Congress this week approved some long-awaited simplifications to the Free Application for Financial Student Aid – widely known as FAFSA – making it easier for students and their families to qualify for grants and loans.
About 20 questions will be eliminated from the lengthy form because the IRS will now be allowed to share income information directly with the Department of Education. That means that students, or their parents, won’t need to reference previous tax returns in order to fill out aid applications.
“This one simple change will have a pretty huge impact for student borrowers,” said Kaitlyn Vitez, a director at the US Public Interest Research Group, a nonprofit that advocates for consumers.
Without filling out the form, students aren’t allowed to take out federal student loans or receive federal grants. But making a mistake on the FAFSA can cost students money.
The legislative change should leave less room for error, and will also make it easier for borrowers enrolled in an income-driven repayment plan after leaving school. The plans allow them to pay a smaller amount each month to pay off their debt, depending on how much they earn.
But currently, those borrowers are required to re-certify their income each year. If they make a mistake or run into problems with their paperwork, their monthly loan bill could be a lot bigger until things are worked out.
By allowing the IRS to share information with the Department of Education, borrowers will no longer have to submit income information annually. It will be updated automatically.
It’s unclear whether the changes will go into effect fast enough for to impact students applying for financial aid during the 2020-2021 school year, Vitez said.

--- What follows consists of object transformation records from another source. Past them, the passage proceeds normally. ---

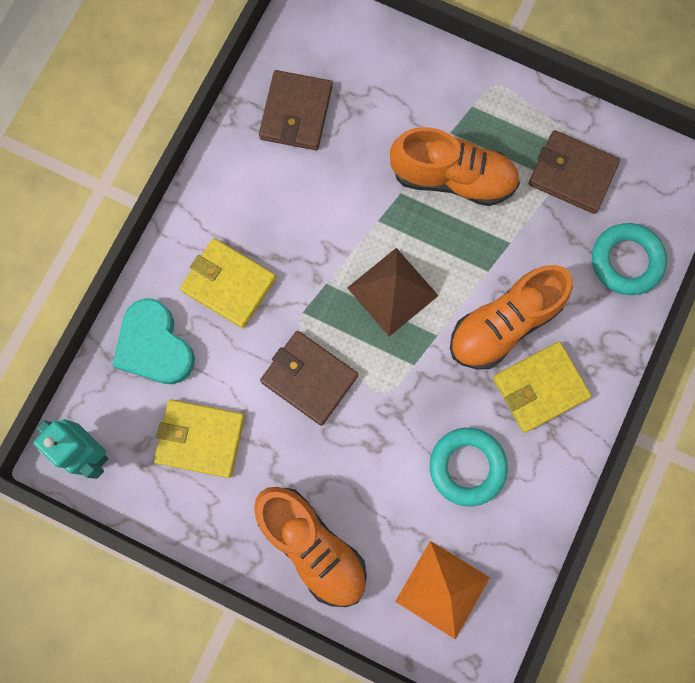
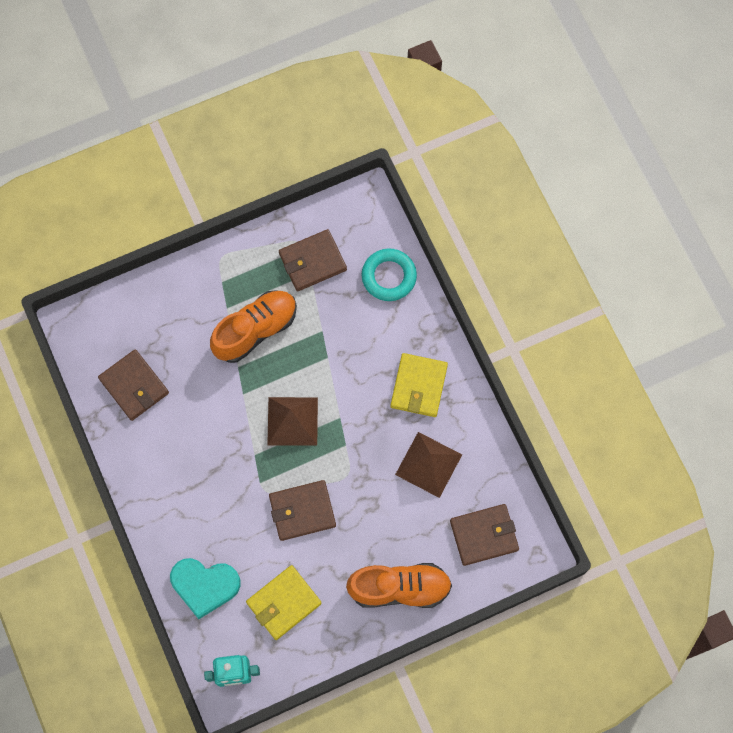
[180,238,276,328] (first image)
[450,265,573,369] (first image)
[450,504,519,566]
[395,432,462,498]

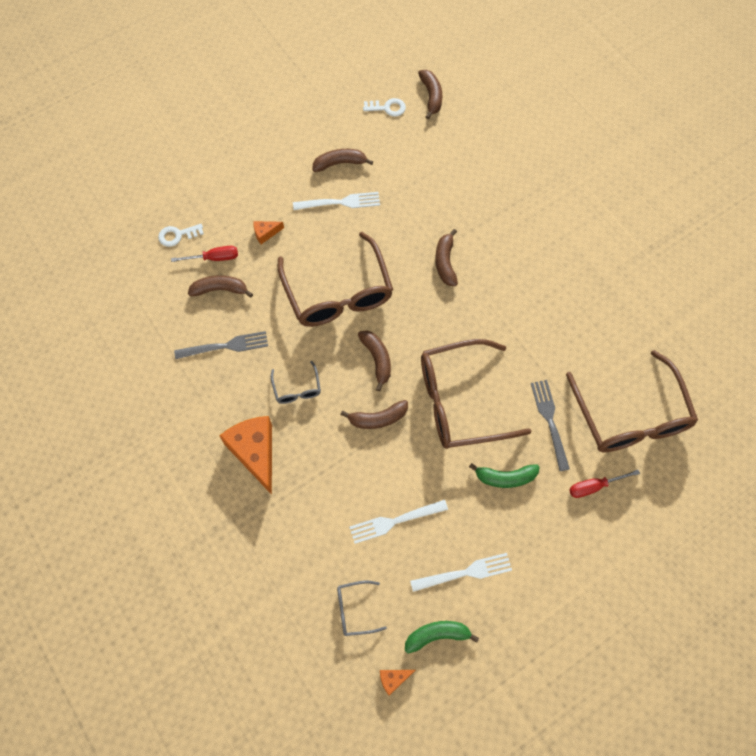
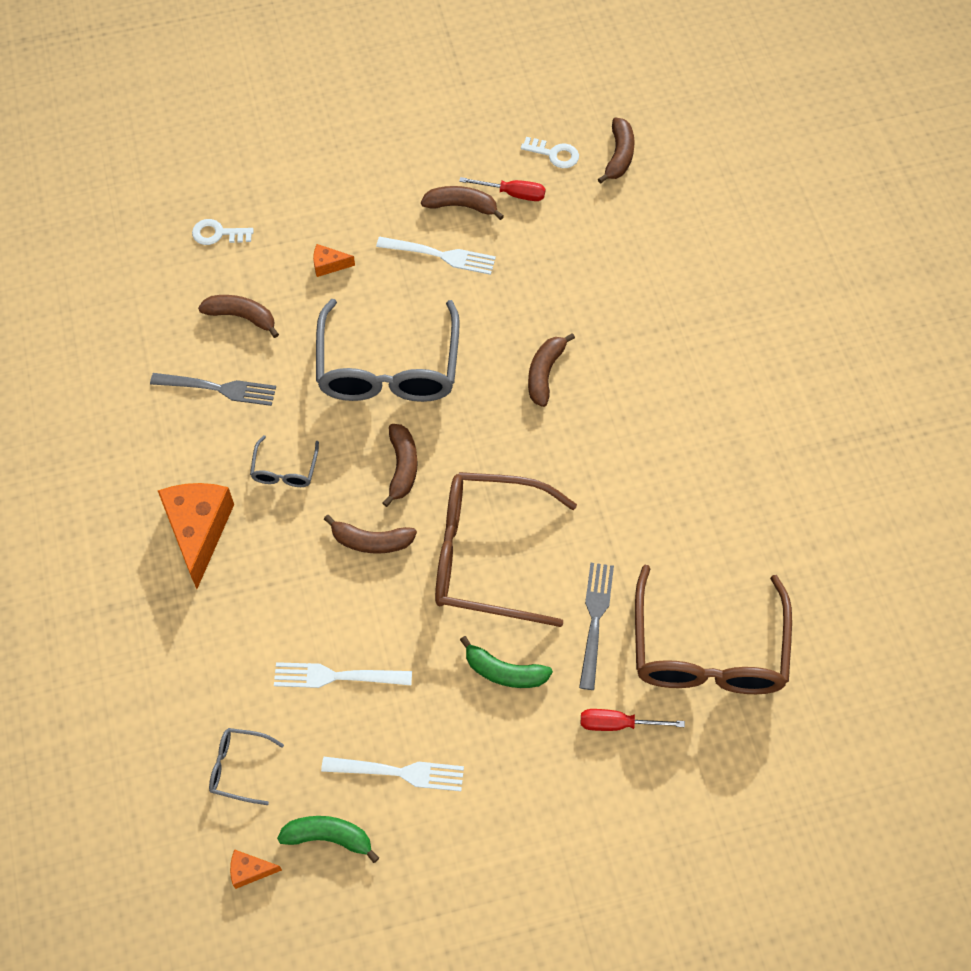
[459,177,546,201]
[316,299,460,402]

The financial aid changes had bipartisan support and were included in legislation that provides permanent funding for historically black colleges and universities and other minority-serving institutions. It was passed by both the House and Senate on Tuesday. President Donald Trump is expected to sign the bill.
Congress may consider more changes to the financial aid form next year as lawmakers negotiate an overhaul to Higher Education Act. Senate Education Committee Chairman Lamar Alexander, a Republican from Tennessee, is pushing to make the form even shorter, cutting the number of questions down from 108 to between 18 and 30. It’s been a long-standing priority for the Senator, who will be retiring at the end of next year.